What to do
Continue the takeaways on smell-detection tools from the point where they stop.

Source document
= Beginning of Section =

Discussion & Takeaways:

  • Standardization Needed: Fragmentation exists in smell names and definitions across tools.
  • Language Support: More tools are needed for non-Java languages (especially Python, JavaScript) and diverse testing frameworks.
  • Reuse vs. Reinvention: Researchers should consider extending existing tools rather than building new ones from scratch; tool design should facilitate customization.
  • Transparency: Better reporting of tool correctness (precision/recall per smell) is needed, potentially alongside community benchmarks.
  • Beyond Detection: More focus is needed on robust, validated refactoring support within tools.

= End of Section =

Dataset entries
= Beginning of Section =

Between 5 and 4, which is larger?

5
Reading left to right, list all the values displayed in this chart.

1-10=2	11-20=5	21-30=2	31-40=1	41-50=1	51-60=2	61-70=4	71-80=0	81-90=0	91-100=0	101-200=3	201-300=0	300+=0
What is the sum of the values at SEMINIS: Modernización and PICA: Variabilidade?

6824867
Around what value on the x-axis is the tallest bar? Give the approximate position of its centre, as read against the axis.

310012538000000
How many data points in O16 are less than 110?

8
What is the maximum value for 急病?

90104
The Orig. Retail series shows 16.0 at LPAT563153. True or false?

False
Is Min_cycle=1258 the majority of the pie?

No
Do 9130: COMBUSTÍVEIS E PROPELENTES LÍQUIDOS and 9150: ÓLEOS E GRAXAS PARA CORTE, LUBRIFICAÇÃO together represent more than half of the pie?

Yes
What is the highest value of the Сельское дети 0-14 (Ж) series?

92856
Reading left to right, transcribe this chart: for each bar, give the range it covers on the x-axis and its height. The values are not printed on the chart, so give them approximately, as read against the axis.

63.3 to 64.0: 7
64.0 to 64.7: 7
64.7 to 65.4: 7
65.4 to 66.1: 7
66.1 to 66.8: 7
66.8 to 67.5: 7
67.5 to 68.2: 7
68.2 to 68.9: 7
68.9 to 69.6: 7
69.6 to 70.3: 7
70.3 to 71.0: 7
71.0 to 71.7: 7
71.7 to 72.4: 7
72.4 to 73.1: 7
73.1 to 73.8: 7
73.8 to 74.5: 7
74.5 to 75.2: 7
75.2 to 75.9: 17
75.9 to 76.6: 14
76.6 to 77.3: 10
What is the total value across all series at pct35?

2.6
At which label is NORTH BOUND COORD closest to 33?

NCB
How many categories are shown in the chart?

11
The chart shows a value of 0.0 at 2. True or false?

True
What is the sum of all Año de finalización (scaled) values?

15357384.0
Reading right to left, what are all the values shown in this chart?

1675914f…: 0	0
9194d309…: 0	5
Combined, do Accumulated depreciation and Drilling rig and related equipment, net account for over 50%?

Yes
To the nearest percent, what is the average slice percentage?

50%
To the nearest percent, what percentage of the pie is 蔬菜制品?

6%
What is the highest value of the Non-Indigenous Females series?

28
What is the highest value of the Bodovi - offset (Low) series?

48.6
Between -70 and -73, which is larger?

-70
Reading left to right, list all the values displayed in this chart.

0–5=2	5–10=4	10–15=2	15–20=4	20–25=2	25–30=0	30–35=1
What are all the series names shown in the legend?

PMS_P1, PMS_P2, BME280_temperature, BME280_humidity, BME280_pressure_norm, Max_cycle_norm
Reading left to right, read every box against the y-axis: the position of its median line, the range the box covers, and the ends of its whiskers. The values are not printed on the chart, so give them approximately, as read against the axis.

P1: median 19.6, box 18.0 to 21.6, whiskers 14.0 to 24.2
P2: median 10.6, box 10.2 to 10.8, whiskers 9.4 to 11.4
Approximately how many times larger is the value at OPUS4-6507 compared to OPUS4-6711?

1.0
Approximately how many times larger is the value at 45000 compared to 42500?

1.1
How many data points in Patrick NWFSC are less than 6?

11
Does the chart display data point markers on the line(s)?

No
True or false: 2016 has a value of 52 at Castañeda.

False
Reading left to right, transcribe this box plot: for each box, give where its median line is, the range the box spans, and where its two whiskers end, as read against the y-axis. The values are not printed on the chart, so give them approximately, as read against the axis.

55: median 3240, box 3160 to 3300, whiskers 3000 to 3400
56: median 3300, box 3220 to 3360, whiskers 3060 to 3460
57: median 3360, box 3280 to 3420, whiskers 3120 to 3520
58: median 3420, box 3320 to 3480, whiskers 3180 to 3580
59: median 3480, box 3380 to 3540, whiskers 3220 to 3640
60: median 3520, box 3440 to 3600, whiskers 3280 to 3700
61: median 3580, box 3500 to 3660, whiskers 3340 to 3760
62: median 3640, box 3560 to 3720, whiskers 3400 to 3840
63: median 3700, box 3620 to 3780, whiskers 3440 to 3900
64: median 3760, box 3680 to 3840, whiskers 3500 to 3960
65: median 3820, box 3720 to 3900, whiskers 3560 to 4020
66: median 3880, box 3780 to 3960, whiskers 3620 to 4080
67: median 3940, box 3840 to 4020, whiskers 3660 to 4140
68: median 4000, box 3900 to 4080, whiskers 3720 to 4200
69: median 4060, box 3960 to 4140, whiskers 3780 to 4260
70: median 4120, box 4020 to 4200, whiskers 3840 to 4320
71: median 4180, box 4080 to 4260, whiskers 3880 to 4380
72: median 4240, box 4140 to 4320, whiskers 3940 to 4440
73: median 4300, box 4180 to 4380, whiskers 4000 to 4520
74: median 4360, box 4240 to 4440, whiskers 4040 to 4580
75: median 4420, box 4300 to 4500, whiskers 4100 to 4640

= End of Section =

Result of the exercise
Conclusion:

The paper provides a valuable catalog and comparative analysis of 22 test smell detection tools. It highlights the prevalence of Java/JUnit support, the variety of detection techniques, and significant gaps in reporting correctness, supporting other languages, and providing refactoring capabilities. The findings serve as a resource for practitioners choosing a tool and guide future research toward improving tool quality, scope, and standardization.